== EXERCISE INSTRUCTIONS ==
Return every entry exactly as written, with the pictures removed.

== THE INPUT ==
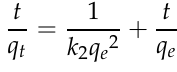
Figure 9. Time variation trends of the dye adsorption capacities of the two adsorbents at different pH values and temperatures: ( a ) pH 3 and 333 K, ( b ) pH 12 and 333 K, ( c ) pH 3 and 303 K, and ( d ) pH 12 and 303 K ( ■ CS, ● CSGO).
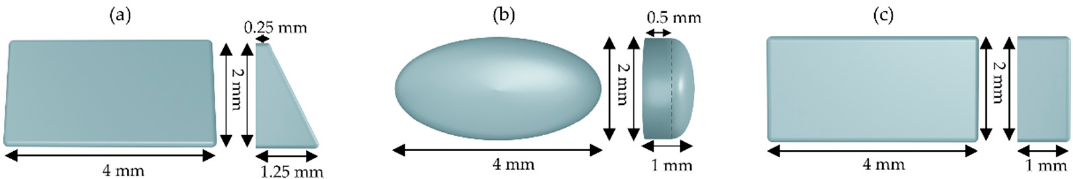
Figure 2. Dimensions of the ( a ) rectangular beveled attachment, ( b ) ellipsoid attachment, and ( c ) horizontal rectangular attachment [9].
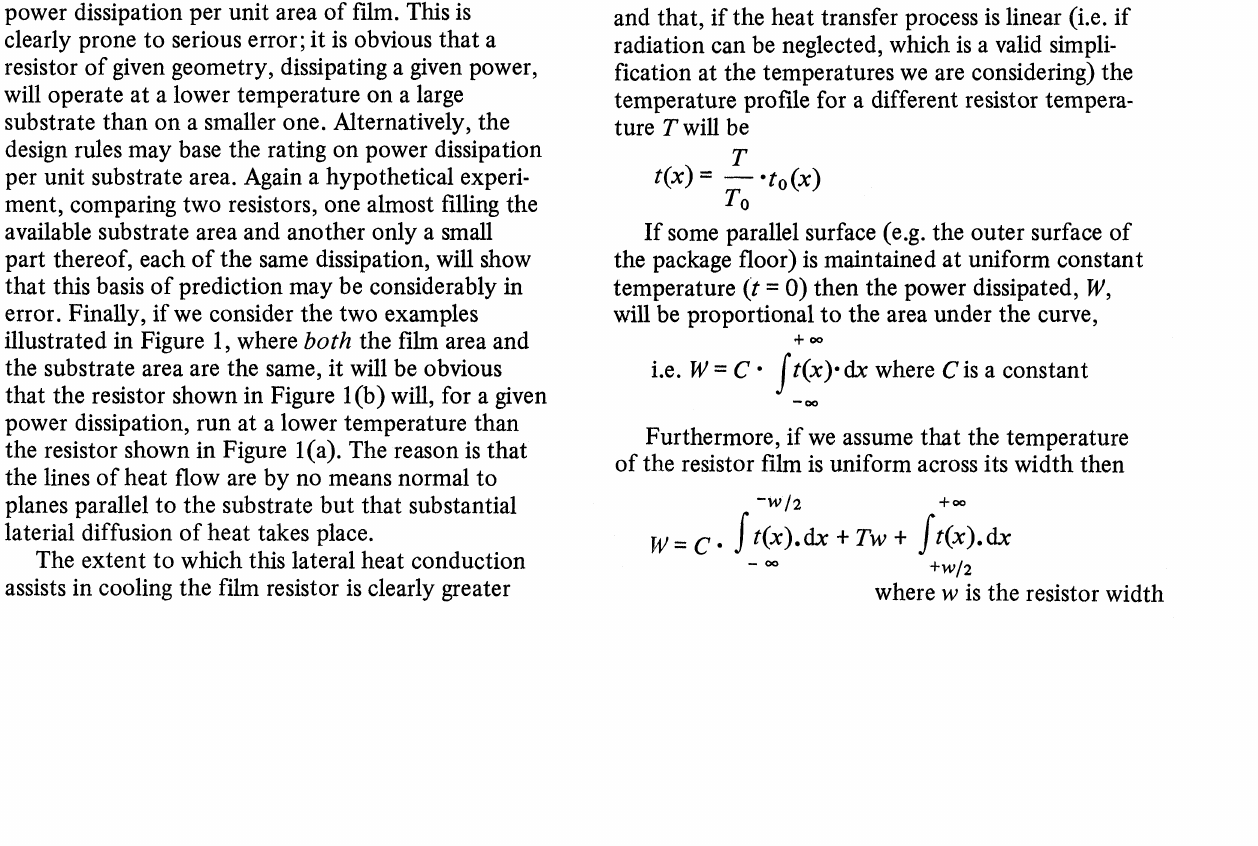
Film resistors where both the film area and the substrate area are the same. power dissipation of the resistors included in the layout.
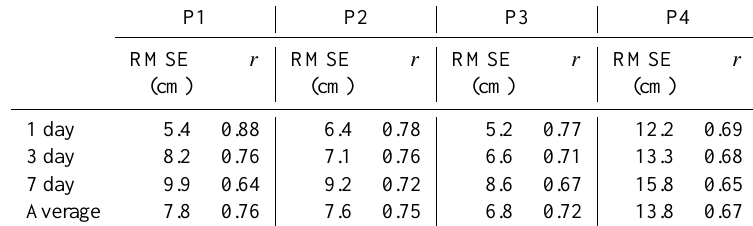
Figure 4. Observed vs. ANN-forecasted groundwater tables (P4). Table 1. Evaluation statistics of the ANN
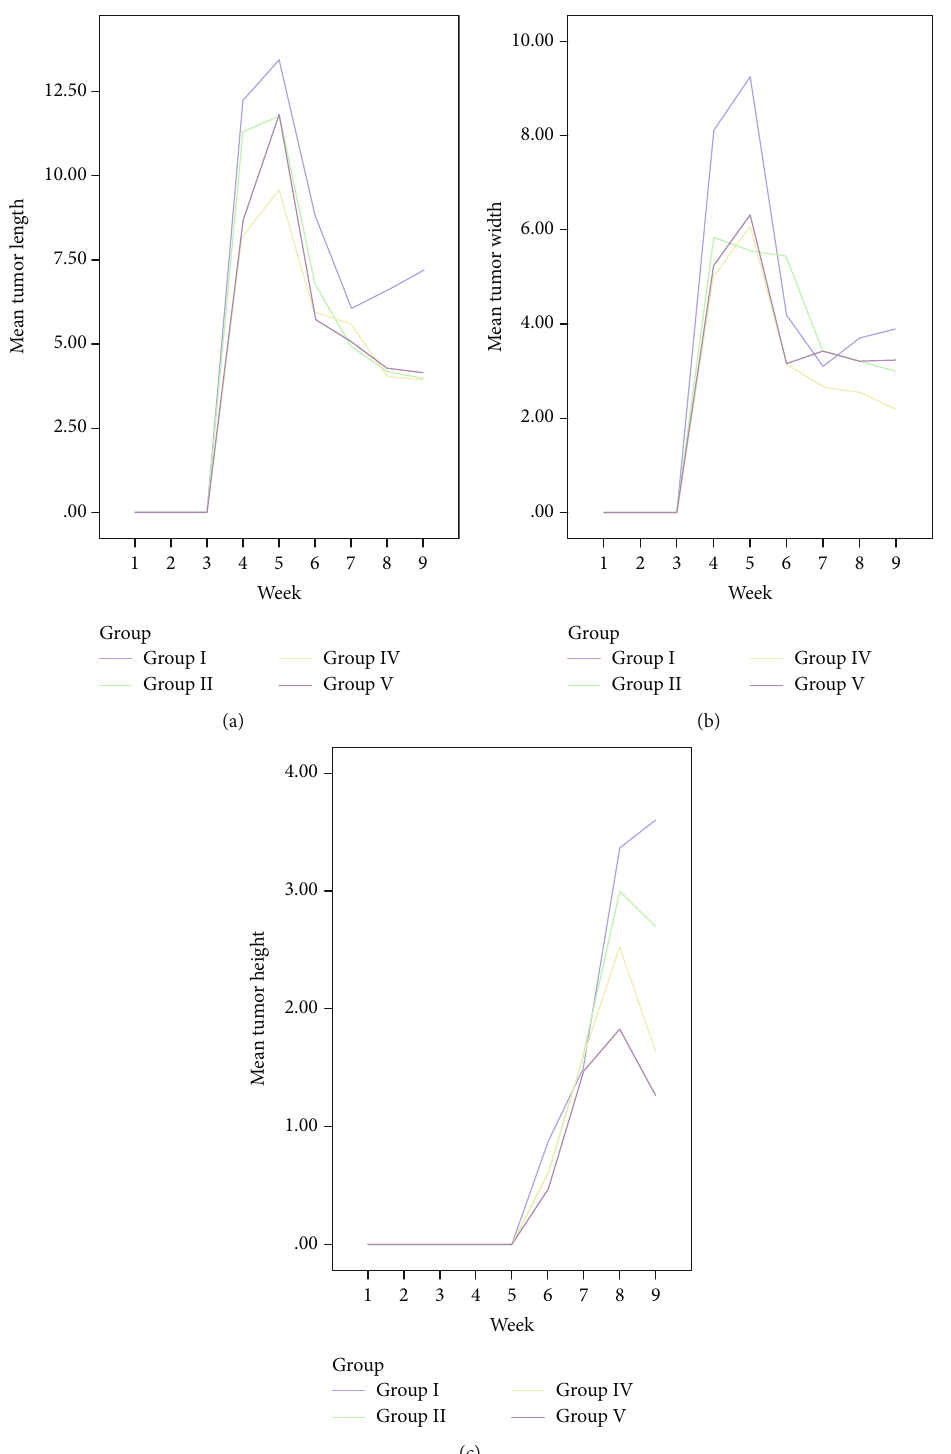
Figure 6: (a – c) Tumor measurement of experimental mice (DMBA-induced mice signi fi cantly ( p < 0 : 05 ) increased the tumor size; FA-treated mice signi fi cantly ( p < 0 : 05 ) decreased tumor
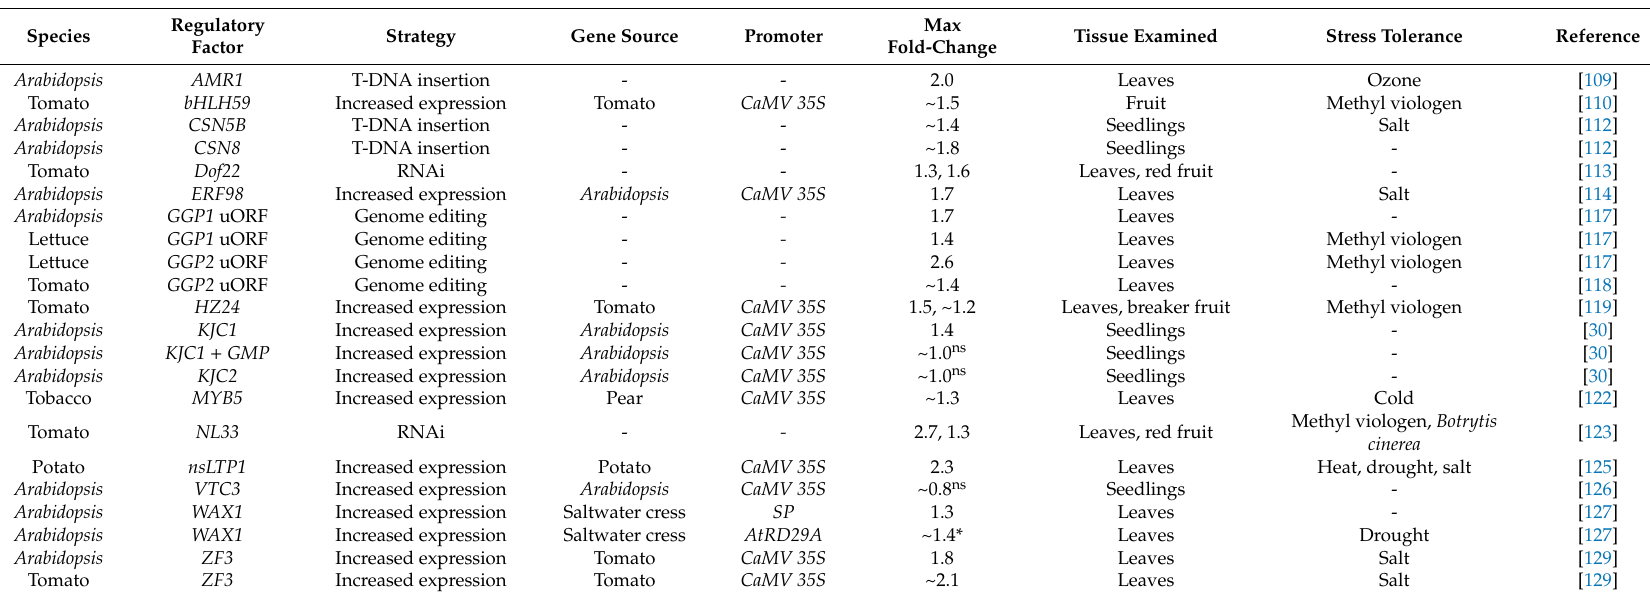
Max Tissue Examined Stress Tolerance Reference Fold-Change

== TASK RESPONSE ==
Figure 9. Time variation trends of the dye adsorption capacities of the two adsorbents at different pH values and temperatures: ( a ) pH 3 and 333 K, ( b ) pH 12 and 333 K, ( c ) pH 3 and 303 K, and ( d ) pH 12 and 303 K ( ■ CS, ● CSGO).
Figure 2. Dimensions of the ( a ) rectangular beveled attachment, ( b ) ellipsoid attachment, and ( c ) horizontal rectangular attachment [9].
Film resistors where both the film area and the substrate area are the same. power dissipation of the resistors included in the layout.
Figure 4. Observed vs. ANN-forecasted groundwater tables (P4). Table 1. Evaluation statistics of the ANN
Figure 6: (a – c) Tumor measurement of experimental mice (DMBA-induced mice signi fi cantly ( p < 0 : 05 ) increased the tumor size; FA-treated mice signi fi cantly ( p < 0 : 05 ) decreased tumor
Max Tissue Examined Stress Tolerance Reference Fold-Change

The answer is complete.